§ **Assignment**
Quote exactly and only this range of lines in the data below: the line that holds "index dip: (593, 212)" to the line that holds "pinky tip: (577, 322)", both included.

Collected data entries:
★ ★ ★ ★

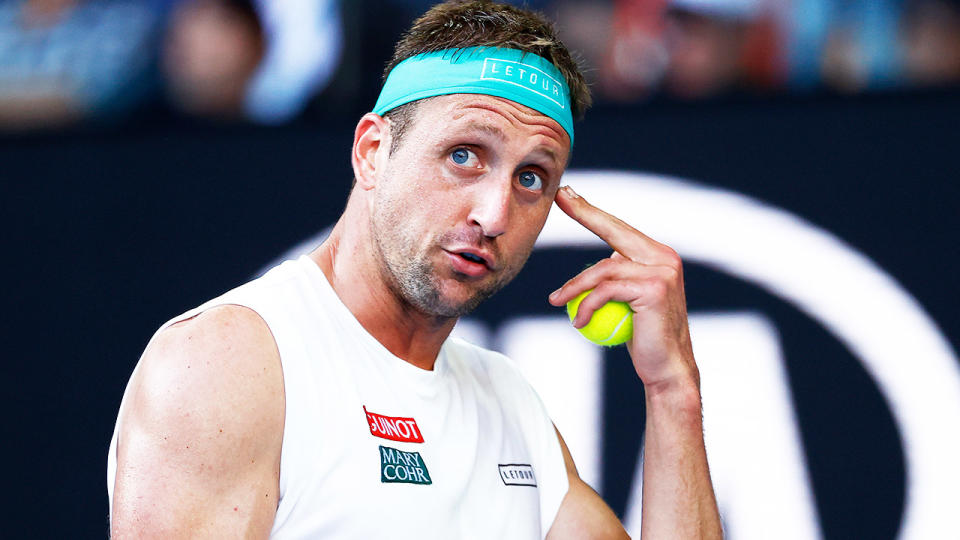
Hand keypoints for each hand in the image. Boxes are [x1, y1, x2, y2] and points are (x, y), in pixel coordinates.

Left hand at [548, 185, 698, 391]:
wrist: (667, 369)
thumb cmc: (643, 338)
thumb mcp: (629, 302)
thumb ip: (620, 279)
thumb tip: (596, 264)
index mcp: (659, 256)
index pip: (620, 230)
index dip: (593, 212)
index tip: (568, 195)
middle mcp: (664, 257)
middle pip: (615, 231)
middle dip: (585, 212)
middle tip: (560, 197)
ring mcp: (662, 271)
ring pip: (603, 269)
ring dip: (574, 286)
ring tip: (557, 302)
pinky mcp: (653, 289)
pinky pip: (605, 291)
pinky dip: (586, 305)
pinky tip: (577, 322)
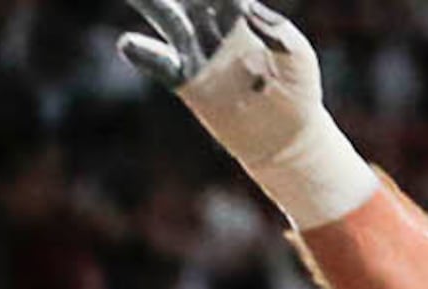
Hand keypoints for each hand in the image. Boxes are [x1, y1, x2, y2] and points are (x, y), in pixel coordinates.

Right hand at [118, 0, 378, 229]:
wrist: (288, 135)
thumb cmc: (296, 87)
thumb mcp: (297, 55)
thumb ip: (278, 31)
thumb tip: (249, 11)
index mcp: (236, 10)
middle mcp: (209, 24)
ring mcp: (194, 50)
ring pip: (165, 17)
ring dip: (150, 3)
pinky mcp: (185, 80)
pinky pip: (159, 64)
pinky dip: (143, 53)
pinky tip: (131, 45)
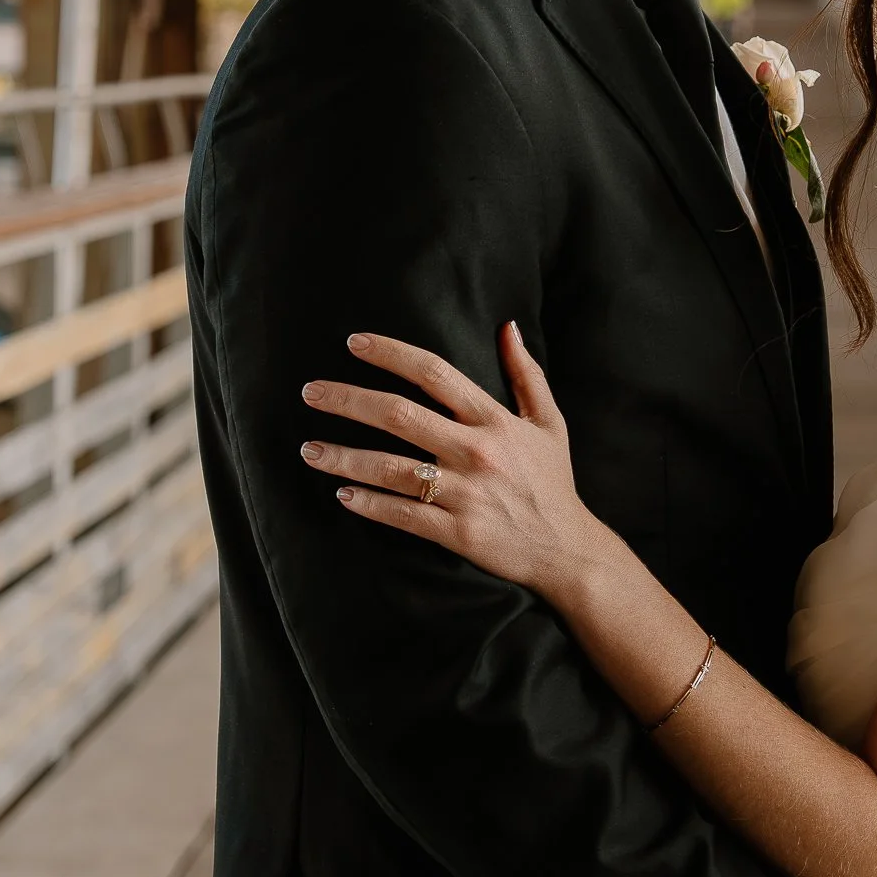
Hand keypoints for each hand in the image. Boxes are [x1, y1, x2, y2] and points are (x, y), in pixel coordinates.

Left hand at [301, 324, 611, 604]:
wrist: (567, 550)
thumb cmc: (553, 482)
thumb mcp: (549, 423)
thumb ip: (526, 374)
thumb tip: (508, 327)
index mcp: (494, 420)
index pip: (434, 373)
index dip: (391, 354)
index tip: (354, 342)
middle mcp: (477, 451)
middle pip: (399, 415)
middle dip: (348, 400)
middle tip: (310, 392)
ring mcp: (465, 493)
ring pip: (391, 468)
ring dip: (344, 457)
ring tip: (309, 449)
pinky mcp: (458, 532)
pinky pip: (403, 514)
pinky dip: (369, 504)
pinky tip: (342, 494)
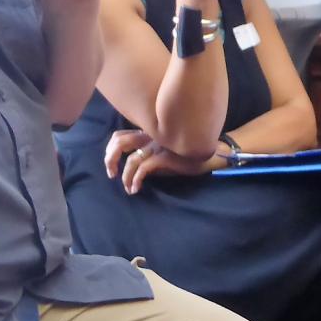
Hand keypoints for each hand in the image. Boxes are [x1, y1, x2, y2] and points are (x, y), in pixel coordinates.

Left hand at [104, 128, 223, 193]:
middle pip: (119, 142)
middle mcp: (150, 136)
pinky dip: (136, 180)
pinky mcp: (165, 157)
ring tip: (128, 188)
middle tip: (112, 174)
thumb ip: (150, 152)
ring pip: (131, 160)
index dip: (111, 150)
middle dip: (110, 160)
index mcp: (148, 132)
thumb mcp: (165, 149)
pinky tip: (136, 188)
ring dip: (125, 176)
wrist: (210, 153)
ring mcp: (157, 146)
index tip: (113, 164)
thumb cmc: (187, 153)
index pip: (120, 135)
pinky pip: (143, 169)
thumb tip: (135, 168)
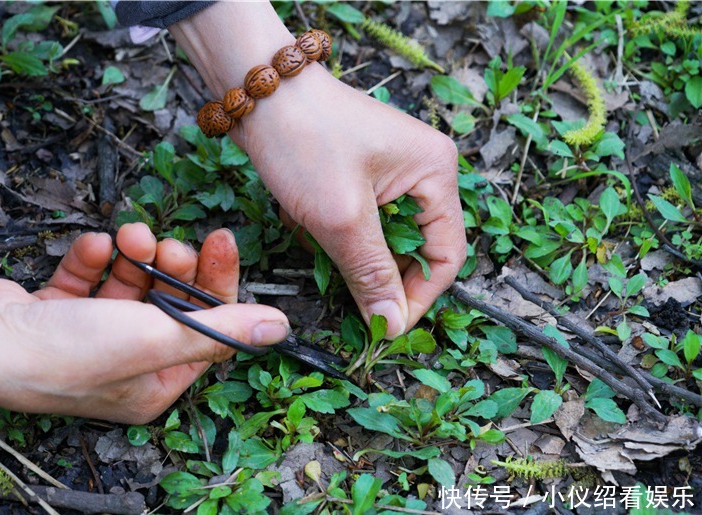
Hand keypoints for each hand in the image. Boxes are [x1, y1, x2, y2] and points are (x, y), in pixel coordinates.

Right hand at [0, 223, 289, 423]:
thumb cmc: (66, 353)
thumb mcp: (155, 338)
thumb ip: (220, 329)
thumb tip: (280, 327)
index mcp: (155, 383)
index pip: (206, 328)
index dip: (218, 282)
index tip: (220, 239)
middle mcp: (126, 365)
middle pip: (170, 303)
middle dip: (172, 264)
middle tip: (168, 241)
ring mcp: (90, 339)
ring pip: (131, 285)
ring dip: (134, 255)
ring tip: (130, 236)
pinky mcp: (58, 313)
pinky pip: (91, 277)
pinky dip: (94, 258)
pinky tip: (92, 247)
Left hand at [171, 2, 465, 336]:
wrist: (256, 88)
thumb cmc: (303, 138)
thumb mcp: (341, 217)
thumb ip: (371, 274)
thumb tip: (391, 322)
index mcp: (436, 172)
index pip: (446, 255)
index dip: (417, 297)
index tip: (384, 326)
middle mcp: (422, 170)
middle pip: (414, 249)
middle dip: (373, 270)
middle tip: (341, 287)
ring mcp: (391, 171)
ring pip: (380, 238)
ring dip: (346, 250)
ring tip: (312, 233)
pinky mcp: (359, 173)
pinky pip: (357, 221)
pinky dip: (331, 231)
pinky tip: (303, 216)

★ ★ ★ ★

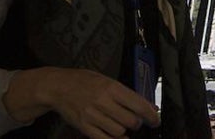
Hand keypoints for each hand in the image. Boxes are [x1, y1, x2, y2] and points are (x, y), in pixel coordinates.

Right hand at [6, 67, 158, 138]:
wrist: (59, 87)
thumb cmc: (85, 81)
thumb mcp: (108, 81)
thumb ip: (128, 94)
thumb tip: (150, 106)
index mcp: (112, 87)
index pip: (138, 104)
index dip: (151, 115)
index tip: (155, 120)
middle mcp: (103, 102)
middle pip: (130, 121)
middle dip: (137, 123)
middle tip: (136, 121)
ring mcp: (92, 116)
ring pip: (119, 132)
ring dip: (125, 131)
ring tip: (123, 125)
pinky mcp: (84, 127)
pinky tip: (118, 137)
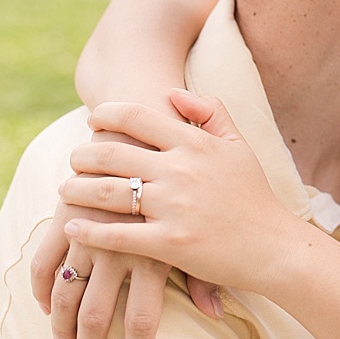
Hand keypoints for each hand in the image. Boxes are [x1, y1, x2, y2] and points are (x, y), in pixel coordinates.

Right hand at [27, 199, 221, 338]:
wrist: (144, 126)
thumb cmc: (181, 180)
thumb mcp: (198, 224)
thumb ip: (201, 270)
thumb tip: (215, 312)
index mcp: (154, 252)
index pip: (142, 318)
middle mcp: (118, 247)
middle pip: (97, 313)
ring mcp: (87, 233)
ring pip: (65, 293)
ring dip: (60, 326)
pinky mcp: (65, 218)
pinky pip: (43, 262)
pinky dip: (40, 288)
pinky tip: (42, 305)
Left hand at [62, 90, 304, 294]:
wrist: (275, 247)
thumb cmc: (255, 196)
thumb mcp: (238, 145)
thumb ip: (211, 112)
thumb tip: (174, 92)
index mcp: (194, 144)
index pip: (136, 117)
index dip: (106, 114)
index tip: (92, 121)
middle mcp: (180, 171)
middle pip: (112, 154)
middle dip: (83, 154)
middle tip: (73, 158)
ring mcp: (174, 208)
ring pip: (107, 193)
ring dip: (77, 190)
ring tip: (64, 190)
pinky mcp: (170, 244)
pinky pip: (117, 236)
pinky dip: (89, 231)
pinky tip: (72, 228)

★ ★ ★ ★

§ **Reply**
index dip: (593, 212)
index tip: (568, 195)
middle mcp: (664, 257)
middle pip: (615, 231)
middle dip: (585, 212)
middle tip: (560, 197)
ring mcp: (662, 271)
ring pip: (603, 269)
ring dip: (574, 286)
ring tip: (557, 302)
pinky mcp: (653, 289)
pinky pip: (605, 291)
pinky dip: (586, 305)
pinky tip: (577, 322)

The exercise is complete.